§ Dataset entries
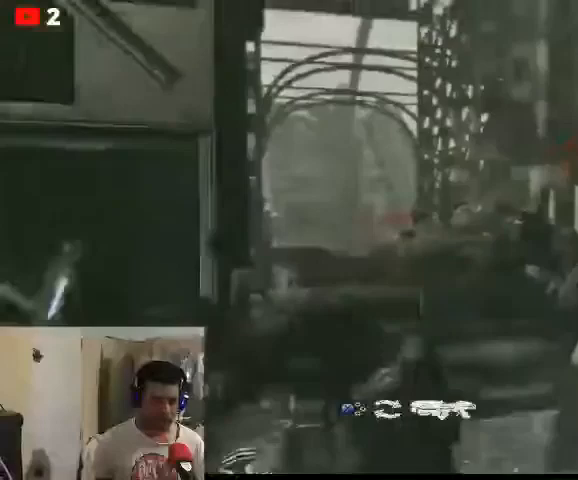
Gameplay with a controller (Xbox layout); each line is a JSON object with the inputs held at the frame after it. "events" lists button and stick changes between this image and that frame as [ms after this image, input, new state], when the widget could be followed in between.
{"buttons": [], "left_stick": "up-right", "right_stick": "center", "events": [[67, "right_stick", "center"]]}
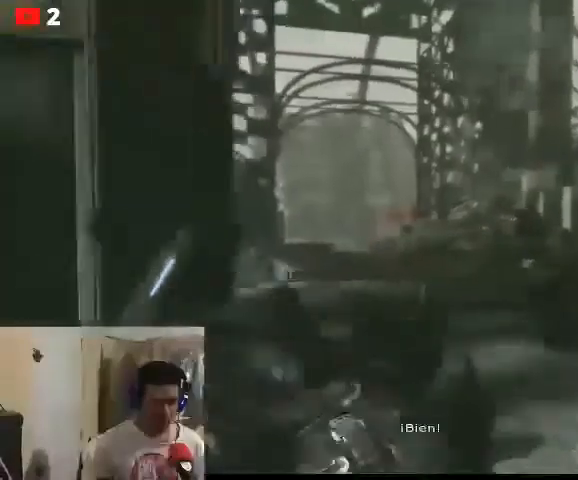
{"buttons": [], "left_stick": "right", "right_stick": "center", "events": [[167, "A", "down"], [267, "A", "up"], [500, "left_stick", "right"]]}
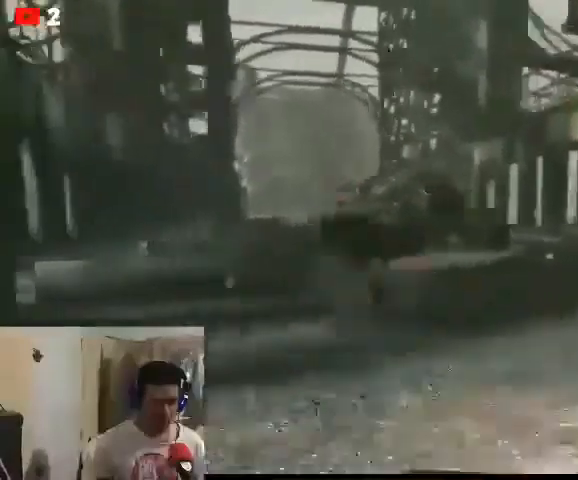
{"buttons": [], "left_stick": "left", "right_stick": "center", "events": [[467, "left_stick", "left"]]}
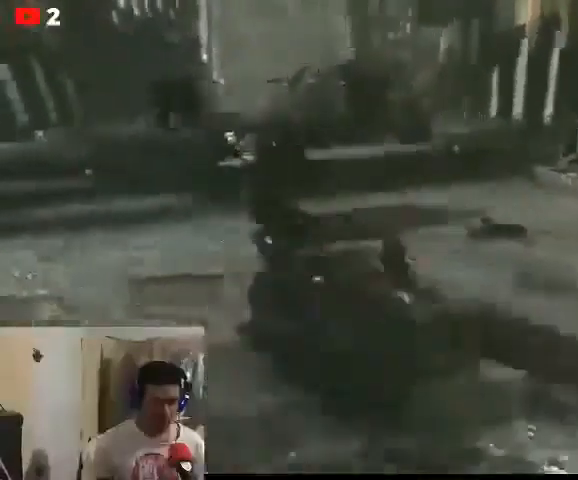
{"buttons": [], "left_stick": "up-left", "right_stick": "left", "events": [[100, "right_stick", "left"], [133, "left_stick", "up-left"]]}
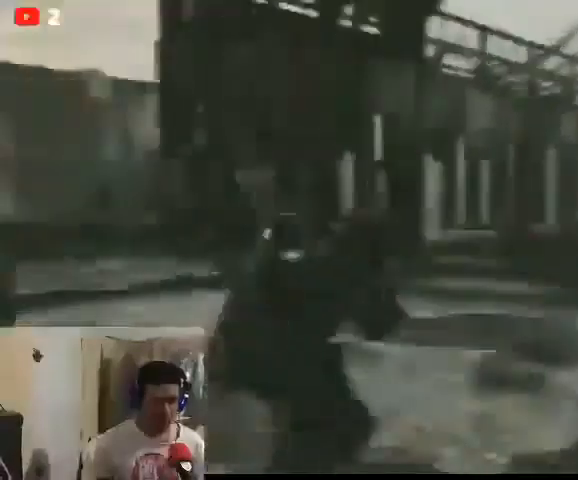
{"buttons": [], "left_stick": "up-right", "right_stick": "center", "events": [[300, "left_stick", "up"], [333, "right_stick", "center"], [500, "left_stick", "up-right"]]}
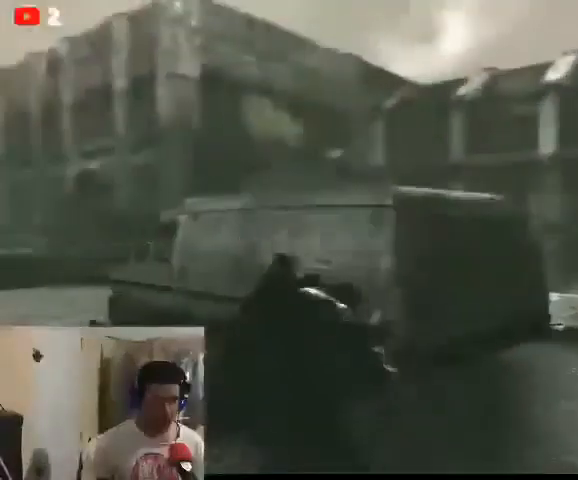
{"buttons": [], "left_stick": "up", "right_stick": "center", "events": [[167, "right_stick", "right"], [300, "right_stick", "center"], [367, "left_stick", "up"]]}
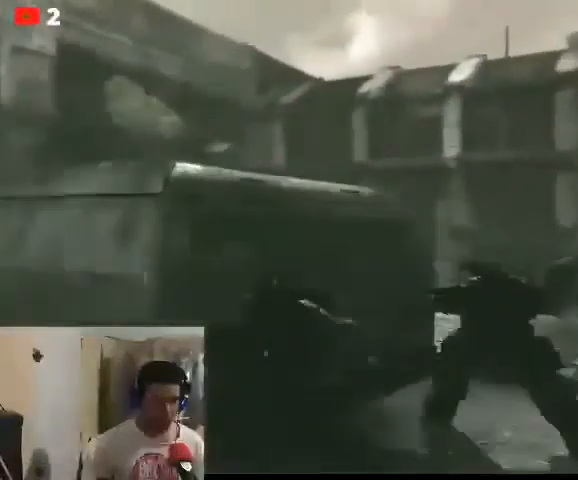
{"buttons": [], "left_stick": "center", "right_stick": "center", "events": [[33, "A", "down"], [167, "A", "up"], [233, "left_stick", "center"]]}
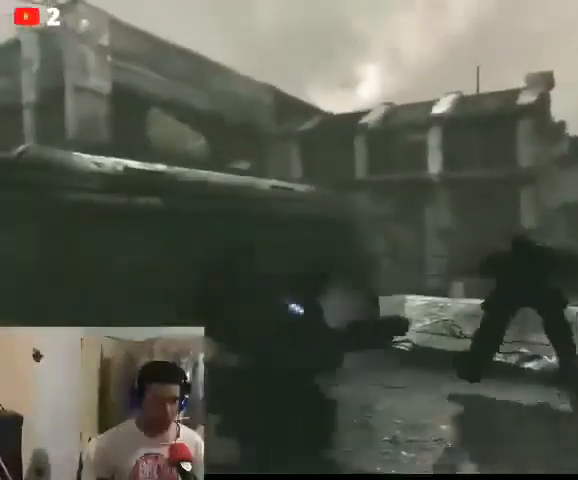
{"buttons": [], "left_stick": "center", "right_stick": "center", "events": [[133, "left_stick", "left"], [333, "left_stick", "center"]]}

§ WORK INSTRUCTIONS
Filter the data above, keeping only lines that include the string "down".

§ TASK RESULT
{"buttons": [], "left_stick": "right", "right_stick": "center", "events": [[167, "A", "down"], [267, "A", "up"], [500, "left_stick", "right"]]}
{"buttons": [], "left_stick": "center", "right_stick": "center", "events": [[33, "A", "down"], [167, "A", "up"], [233, "left_stick", "center"]]}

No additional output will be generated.